**YOUR TASK:** Scan the records below. List lines holding "size".

**DATASET RECORDS:**
--- START ---

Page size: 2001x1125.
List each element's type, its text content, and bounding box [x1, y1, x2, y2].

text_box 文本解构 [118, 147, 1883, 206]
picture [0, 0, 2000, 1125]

--- END ---
--- START ---

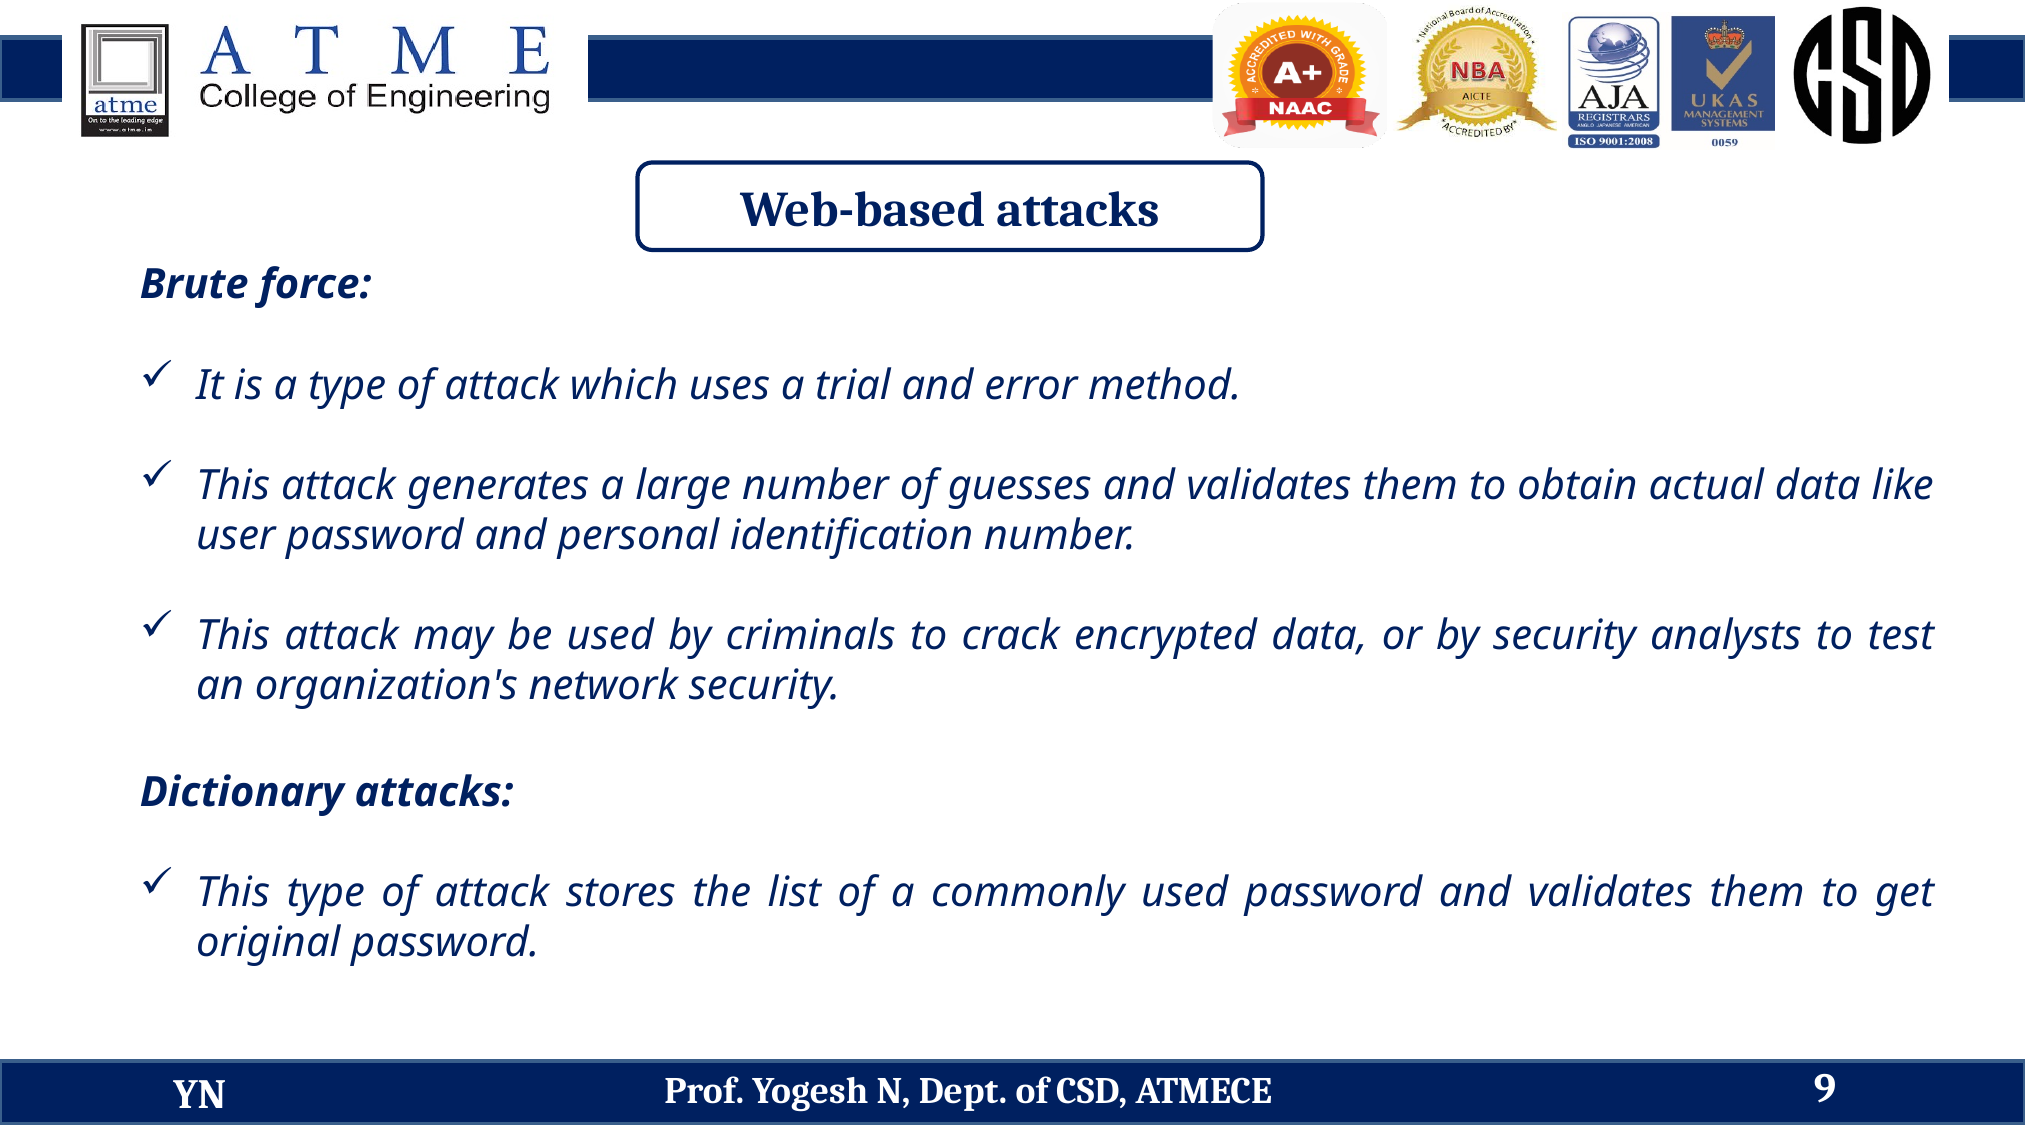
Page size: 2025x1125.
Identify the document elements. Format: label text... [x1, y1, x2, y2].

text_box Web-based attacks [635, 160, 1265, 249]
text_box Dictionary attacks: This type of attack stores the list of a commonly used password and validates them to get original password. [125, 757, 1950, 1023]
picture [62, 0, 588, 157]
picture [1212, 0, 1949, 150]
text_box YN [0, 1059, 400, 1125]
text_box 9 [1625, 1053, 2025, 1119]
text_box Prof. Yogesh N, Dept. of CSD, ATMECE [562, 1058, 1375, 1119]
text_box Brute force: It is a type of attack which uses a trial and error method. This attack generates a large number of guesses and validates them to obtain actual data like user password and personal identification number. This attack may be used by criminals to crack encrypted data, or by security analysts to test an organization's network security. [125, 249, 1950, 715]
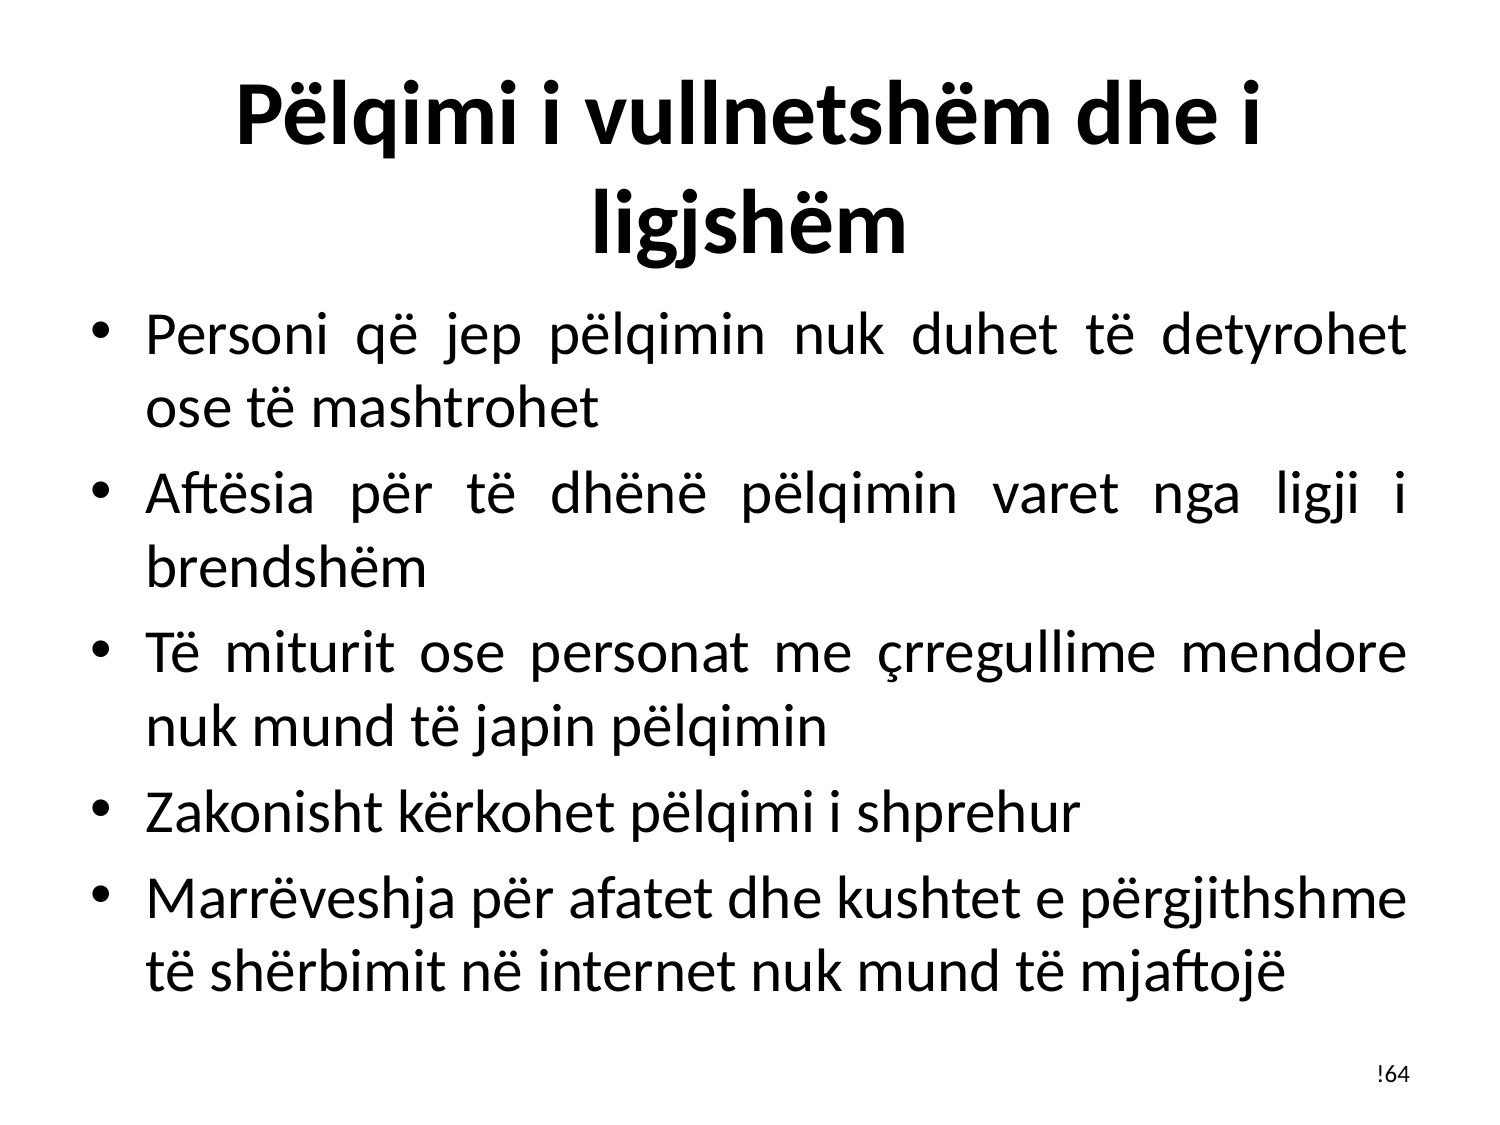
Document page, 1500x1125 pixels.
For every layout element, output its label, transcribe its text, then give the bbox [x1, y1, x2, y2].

--- END ---

**RESULT OF THE TASK:**
Page size: 2001x1125.
Page size: 2025x1125.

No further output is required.